The study, from Monash University’s Centre for Obesity Research and Education, analysed the results in 3,227 patients who had gastric banding between 1994, when the procedure was first introduced, and 2011.
It found on average patients undergoing the procedure had lost 26kg, or almost half of their excess weight.
The study, published in Annals of Surgery, also included a meta-analysis of all gastric banding studies that included weight loss data at or beyond 10 years.
“It shows, on average, the band patients going out beyond 10 years have lost 54% of their excess weight,” said Dr Paul O’Brien, director of the Centre for Obesity Research & Education & Emeritus Professor of Surgery at Monash University.
About one in four adults in Australia are obese, with the prevalence of the disease increasing rapidly from 8% in 1980 to 23% in 2008.
The National Health and Medical Research Council recommends bariatric surgery should be considered only if nonoperative measures, such as diet and exercise, have failed. And in that case it’s only recommended for patients with a BMI greater than 40, or with a BMI greater than 35 and a number of serious illnesses.
Because obesity is a chronic disease, Dr O’Brien and colleagues write in their paper that any proposed obesity treatment should be expected to demonstrate long-term durability to be considered effective.
“These results show that when you have a significant problem with obesity, a long-term solution is available,” Professor O’Brien said.

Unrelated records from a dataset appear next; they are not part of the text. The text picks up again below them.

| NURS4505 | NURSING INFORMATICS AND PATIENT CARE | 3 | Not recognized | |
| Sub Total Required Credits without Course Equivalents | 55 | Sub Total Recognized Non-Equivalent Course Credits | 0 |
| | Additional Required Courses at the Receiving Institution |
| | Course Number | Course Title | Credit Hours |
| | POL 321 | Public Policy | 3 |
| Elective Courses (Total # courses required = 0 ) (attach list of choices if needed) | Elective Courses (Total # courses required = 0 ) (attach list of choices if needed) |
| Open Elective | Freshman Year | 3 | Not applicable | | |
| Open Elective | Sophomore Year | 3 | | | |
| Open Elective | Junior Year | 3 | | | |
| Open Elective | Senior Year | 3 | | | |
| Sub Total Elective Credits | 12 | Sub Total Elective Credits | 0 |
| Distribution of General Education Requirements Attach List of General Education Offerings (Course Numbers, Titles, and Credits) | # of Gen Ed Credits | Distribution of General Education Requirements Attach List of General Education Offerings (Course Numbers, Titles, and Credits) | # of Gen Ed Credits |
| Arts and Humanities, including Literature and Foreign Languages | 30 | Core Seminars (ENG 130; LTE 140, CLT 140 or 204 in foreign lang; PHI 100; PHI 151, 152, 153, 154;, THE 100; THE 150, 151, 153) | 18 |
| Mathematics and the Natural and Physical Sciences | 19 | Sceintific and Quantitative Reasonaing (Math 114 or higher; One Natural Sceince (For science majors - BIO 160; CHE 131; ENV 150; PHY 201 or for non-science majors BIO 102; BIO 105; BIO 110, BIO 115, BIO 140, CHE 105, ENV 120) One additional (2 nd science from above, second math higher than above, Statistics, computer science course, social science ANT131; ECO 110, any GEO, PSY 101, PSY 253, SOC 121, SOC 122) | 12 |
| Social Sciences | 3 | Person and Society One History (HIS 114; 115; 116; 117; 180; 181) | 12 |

He added that there were also important ramifications for the control of type 2 diabetes, which was strongly associated with being overweight. “In obese patients with type 2 diabetes, weight loss after gastric banding can lead to effective control of blood sugar levels without the need for medication in about three-quarters of cases,” Professor O’Brien said.

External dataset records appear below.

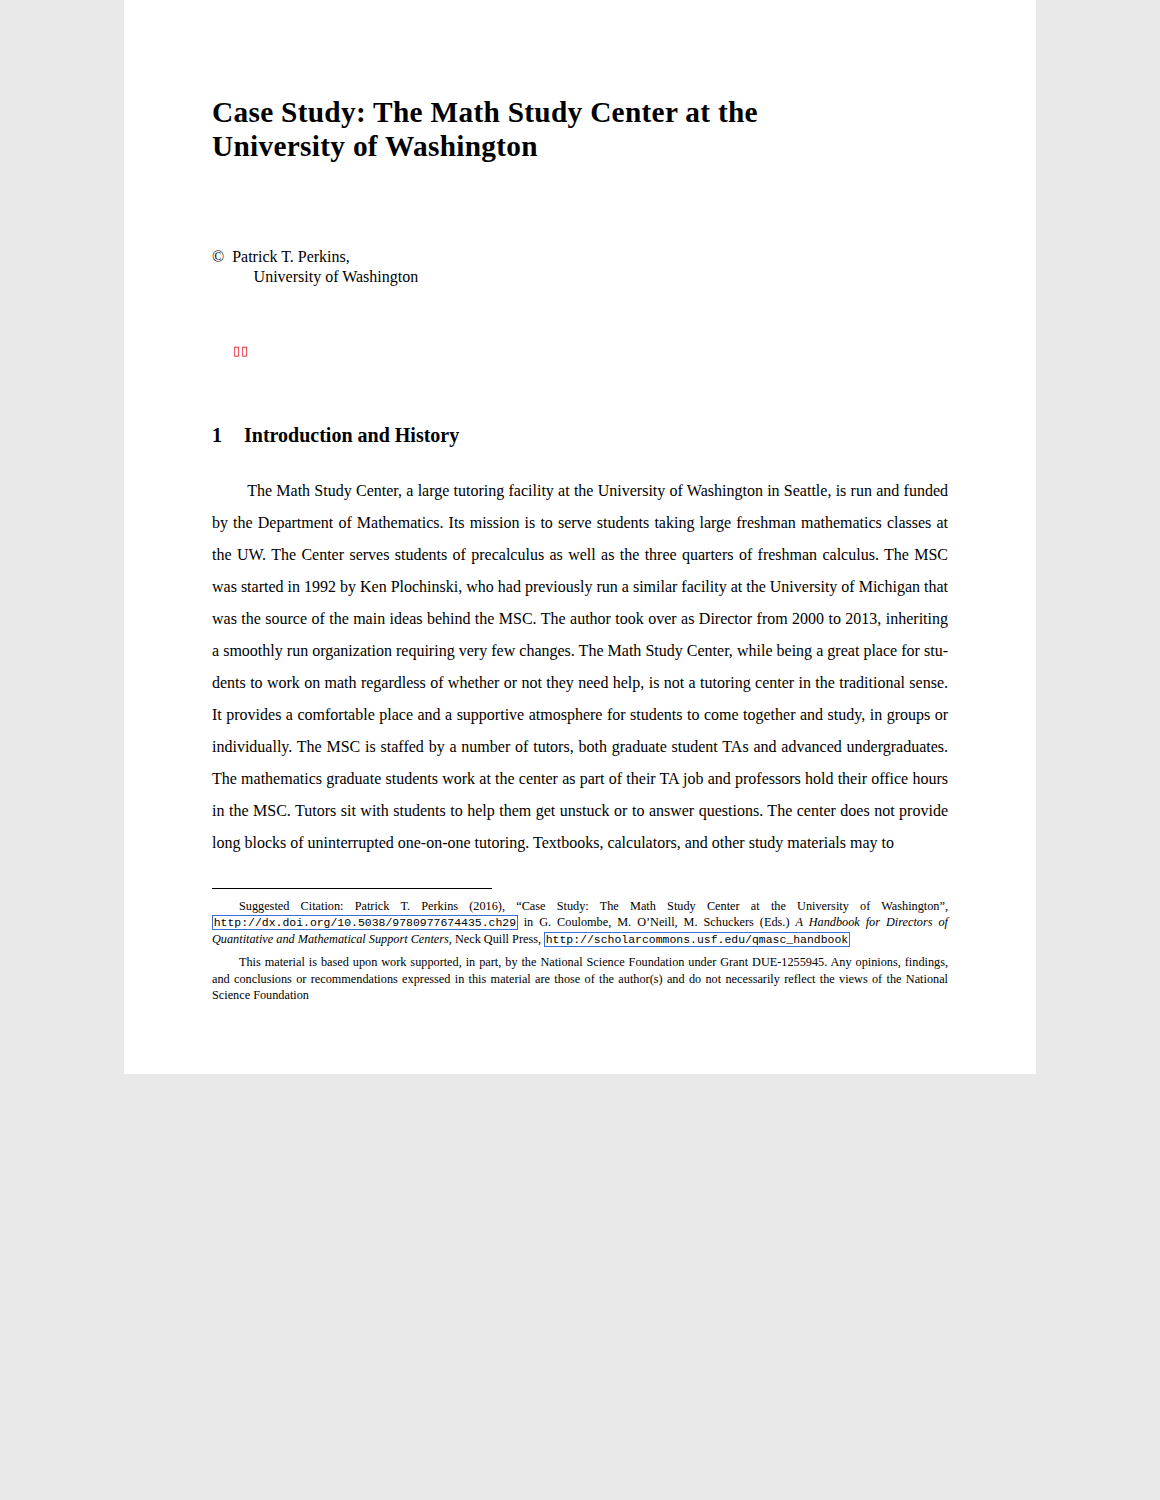Case Study: The Math Study Center at the
University of Washington
© Patrick T. Perkins, University of Washington
▯▯
1 Introduction and History
The Math Study Center, a large tutoring facility at the University of Washington in Seattle, is run and funded by the Department of Mathematics. Its mission is to serve students taking large freshman mathematics classes at the UW. The Center serves students of precalculus as well as the three quarters of freshman calculus. The MSC was started in 1992 by Ken Plochinski, who had previously run a similar facility at the University of Michigan that was the source of the main ideas behind the MSC. The author took over as Director from 2000 to 2013, inheriting a smoothly run organization requiring very few changes. The Math Study Center, while being a great place for students to work on math regardless of whether or not they need help, is not a tutoring center in the traditional sense. It provides a comfortable place and a supportive atmosphere for students to come together and study, in groups or individually. The MSC is staffed by a number of tutors, both graduate student TAs and advanced undergraduates. The mathematics graduate students work at the center as part of their TA job and professors hold their office hours in the MSC. Tutors sit with students to help them get unstuck or to answer questions. The center does not provide long blocks of uninterrupted one-on-one tutoring. Textbooks, calculators, and other study materials may to
Suggested Citation: Patrick T. Perkins (2016), “Case Study: The Math Study Center at the University of Washington”, http://dx.doi.org/10.5038/9780977674435.ch29 in G. Coulombe, M. O’Neill, M. Schuckers (Eds.) A Handbook for Directors of Quantitative and Mathematical Support Centers, Neck Quill Press, http://scholarcommons.usf.edu/qmasc_handbook
This material is based upon work supported, in part, by the National Science Foundation under Grant DUE-1255945. Any opinions, findings, and conclusions or recommendations expressed in this material are those of the author(s) and do not necessarily reflect the views of the National Science Foundation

The patients included in the study had followed the rules of their treating team regarding eating, exercise and activity and committed to returning permanently to the aftercare program.
“It’s a very important part of getting a good result,” Dr O’Brien said, adding that about 81% of patients had continued to return for care. About one in 20 patients had the band removed during the study period.
A review of the effects of bariatric surgery conducted by the Garvan Institute of Medical Research last year found some types or the surgery may cause bone loss, particularly when carried out on young people who have not yet reached their peak bone mass.
“Even though we don’t yet understand all the mechanisms, we can see that the more radical the procedure, the greater the bone loss long-term,” said Malgorzata Brzozowska, an endocrinologist from the Garvan Institute.
Dr O'Brien said while bone health was an important issue to consider after gastric bypass surgery, it wasn’t a problem after lap banding.
“We haven’t found a problem and we’re not expecting a problem with any deficiency because they should absorb food normally,” Dr O'Brien said.